Your goal
Return every line of the material below, reproducing each one character for character with nothing added, dropped, or altered.

Input material

┄┄┄┄┄┄┄┄┄┄┄┄┄┄┄┄┄┄┄┄

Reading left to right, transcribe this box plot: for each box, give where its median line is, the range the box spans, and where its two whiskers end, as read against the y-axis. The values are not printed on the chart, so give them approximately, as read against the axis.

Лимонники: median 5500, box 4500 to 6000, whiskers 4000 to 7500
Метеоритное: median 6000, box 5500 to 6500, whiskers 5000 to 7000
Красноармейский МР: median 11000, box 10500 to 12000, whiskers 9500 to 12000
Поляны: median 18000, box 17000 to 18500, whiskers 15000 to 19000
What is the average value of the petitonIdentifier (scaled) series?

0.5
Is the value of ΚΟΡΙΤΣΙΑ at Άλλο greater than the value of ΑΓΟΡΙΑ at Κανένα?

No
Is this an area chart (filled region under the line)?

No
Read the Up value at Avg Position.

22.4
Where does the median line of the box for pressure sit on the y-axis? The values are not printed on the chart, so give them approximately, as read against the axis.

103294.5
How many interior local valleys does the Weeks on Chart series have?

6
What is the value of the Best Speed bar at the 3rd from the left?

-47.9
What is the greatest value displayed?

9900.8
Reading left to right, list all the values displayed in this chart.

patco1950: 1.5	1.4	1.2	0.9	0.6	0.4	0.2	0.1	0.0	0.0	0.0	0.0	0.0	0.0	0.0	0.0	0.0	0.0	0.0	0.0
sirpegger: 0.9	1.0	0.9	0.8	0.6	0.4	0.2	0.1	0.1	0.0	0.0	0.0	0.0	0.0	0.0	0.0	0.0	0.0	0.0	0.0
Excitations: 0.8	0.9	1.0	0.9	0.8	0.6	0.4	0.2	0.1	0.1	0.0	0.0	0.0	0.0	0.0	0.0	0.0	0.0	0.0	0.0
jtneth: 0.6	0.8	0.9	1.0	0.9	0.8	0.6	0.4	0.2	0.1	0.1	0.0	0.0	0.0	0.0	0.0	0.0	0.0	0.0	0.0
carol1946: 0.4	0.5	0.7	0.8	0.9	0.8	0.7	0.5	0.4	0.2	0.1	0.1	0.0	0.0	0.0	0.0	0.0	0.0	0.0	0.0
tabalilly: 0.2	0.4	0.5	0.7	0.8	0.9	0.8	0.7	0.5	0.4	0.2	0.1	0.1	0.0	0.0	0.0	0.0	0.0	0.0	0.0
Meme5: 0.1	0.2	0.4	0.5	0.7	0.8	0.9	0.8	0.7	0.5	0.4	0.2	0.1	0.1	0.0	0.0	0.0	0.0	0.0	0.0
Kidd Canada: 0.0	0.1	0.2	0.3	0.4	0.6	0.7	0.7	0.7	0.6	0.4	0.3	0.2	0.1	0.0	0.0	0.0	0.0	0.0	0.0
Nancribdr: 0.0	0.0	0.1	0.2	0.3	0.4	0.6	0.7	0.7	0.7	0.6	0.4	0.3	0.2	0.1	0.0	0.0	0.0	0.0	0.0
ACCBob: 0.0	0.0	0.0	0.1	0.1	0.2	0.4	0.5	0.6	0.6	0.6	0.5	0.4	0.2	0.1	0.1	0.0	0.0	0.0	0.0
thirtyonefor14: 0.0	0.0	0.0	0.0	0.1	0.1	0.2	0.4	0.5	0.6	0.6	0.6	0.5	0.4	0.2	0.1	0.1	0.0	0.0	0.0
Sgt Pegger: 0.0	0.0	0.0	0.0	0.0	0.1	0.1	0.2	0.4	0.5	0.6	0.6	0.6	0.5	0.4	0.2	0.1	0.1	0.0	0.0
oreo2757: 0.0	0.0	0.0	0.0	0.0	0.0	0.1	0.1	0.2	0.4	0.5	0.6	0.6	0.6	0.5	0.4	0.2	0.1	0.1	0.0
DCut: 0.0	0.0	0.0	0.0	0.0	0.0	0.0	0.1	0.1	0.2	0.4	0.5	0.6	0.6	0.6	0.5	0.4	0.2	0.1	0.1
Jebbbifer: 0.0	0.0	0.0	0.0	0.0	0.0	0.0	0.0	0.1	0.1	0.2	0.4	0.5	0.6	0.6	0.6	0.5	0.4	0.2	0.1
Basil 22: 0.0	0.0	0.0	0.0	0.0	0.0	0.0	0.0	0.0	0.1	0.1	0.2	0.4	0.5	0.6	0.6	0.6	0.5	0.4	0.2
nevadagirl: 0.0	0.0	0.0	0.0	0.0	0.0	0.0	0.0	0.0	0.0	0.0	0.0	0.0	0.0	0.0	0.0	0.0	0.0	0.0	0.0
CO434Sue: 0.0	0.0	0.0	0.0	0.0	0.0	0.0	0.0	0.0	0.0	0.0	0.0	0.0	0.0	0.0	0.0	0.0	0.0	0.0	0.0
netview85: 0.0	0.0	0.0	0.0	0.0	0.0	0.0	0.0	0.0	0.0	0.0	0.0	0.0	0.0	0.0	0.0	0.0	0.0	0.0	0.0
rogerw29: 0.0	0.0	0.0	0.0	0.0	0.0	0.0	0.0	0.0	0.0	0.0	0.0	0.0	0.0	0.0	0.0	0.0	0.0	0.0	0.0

┄┄┄┄┄┄┄┄┄┄┄┄┄┄┄┄┄┄┄┄

Completed exercise
Reading left to right, transcribe this box plot: for each box, give where its median line is, the range the box spans, and where its two whiskers end, as read against the y-axis. The values are not printed on the chart, so give them approximately, as read against the axis.

Лимонники: median 5500, box 4500 to 6000, whiskers 4000 to 7500
Метеоритное: median 6000, box 5500 to 6500, whiskers 5000 to 7000
Красноармейский МР: median 11000, box 10500 to 12000, whiskers 9500 to 12000
Поляны: median 18000, box 17000 to 18500, whiskers 15000 to 19000
What is the average value of the petitonIdentifier (scaled) series?

0.5
Is the value of ΚΟΡΙΤΣΙΑ at Άλλο greater than the value of ΑΓΟΡΙΑ at Κανένα?

No
Is this an area chart (filled region under the line)?

No
Read the Up value at Avg Position.

22.4
Where does the median line of the box for pressure sit on the y-axis? The values are not printed on the chart, so give them approximately, as read against the axis.

103294.5
How many interior local valleys does the Weeks on Chart series have?

6
What is the value of the Best Speed bar at the 3rd from the left?

-47.9
What is the greatest value displayed?

9900.8
Reading left to right, list all the values displayed in this chart.

patco1950: 1.5	1.4	1.2	0.9	0.6	0.4	0.2	0.1	0.0	0.0	0.0	0.0	0.0	0.0	0.0	0.0	0.0	0.0	0.0	0.0
sirpegger: 0.9	1.0	0.9	0.8	0.6	0.4	0.2	0.1	0.1	0.0	0.0	0.0	0.0	0.0	0.0	0.0	0.0	0.0	0.0	0.0
Excitations: 0.8	0.9	1.0	0.9	0.8	0.6	0.4	0.2	0.1	0.1	0.0	0.0	0.0	0.0	0.0	0.0	0.0	0.0	0.0	0.0
jtneth: 0.6	0.8	0.9	1.0	0.9	0.8	0.6	0.4	0.2	0.1	0.1	0.0	0.0	0.0	0.0	0.0	0.0	0.0	0.0	0.0
carol1946: 0.4	0.5	0.7	0.8	0.9	0.8	0.7	0.5	0.4	0.2	0.1	0.1	0.0	0.0	0.0	0.0	0.0	0.0	0.0	0.0
tabalilly: 0.2	0.4	0.5	0.7	0.8	0.9	0.8	0.7	0.5	0.4	0.2	0.1	0.1	0.0	0.0	0.0	0.0	0.0	0.0	0.0
Meme5: 0.1	0.2	0.4	0.5	0.7	0.8	0.9	0.8	0.7	0.5	0.4	0.2	0.1	0.1	0.0	0.0	0.0	0.0	0.0	0.0
Kidd Canada: 0.0	0.1	0.2	0.3	0.4	0.6	0.7	0.7	0.7	0.6	0.4	0.3	0.2	0.1	0.0	0.0	0.0	0.0	0.0	0.0
Nancribdr: 0.0	0.0	0.1	0.2	0.3	0.4	0.6	0.7	0.7	0.7	0.6	0.4	0.3	0.2	0.1	0.0	0.0	0.0	0.0	0.0
ACCBob: 0.0	0.0	0.0	0.1	0.1	0.2	0.4	0.5	0.6	0.6	0.6	0.5	0.4	0.2	0.1	0.1	0.0	0.0	0.0	0.0
thirtyonefor14: 0.0	0.0	0.0	0.0	0.1	0.1	0.2	0.4	0.5	0.6	0.6	0.6	0.5	0.4	0.2	0.1	0.1	0.0	0.0	0.0
Sgt Pegger: 0.0	0.0	0.0	0.0	0.0	0.1	0.1	0.2	0.4	0.5	0.6	0.6	0.6	0.5	0.4	0.2	0.1	0.1	0.0	0.0
oreo2757: 0.0	0.0	0.0	0.0	0.0	0.0	0.1	0.1	0.2	0.4	0.5	0.6	0.6	0.6	0.5	0.4	0.2	0.1	0.1	0.0
DCut: 0.0	0.0	0.0	0.0	0.0	0.0	0.0	0.1	0.1	0.2	0.4	0.5	0.6	0.6	0.6	0.5	0.4	0.2	0.1	0.1
Jebbbifer: 0.0	0.0	0.0	0.0	0.0	0.0	0.0	0.0	0.1	0.1	0.2	0.4	0.5	0.6	0.6	0.6	0.5	0.4	0.2	0.1
Basil 22: 0.0	0.0	0.0	0.0	0.0	0.0	0.0	0.0	0.0	0.1	0.1	0.2	0.4	0.5	0.6	0.6	0.6	0.5	0.4	0.2
nevadagirl: 0.0	0.0	0.0	0.0	0.0	0.0	0.0	0.0	0.0	0.0	0.0	0.0	0.0	0.0	0.0	0.0	0.0	0.0	0.0	0.0
CO434Sue: 0.0	0.0	0.0	0.0	0.0	0.0	0.0	0.0	0.0	0.0	0.0	0.0	0.0	0.0	0.0	0.0	0.0	0.0	0.0	0.0
netview85: 0.0	0.0	0.0	0.0	0.0	0.0	0.0	0.0	0.0	0.0	0.0	0.0	0.0	0.0	0.0	0.0	0.0	0.0	0.0	0.0
rogerw29: 0.0	0.0	0.0	0.0	0.0	0.0	0.0	0.0	0.0	0.0	0.0	0.0	0.0	0.0	0.0	0.0	0.0	0.0	0.0	0.0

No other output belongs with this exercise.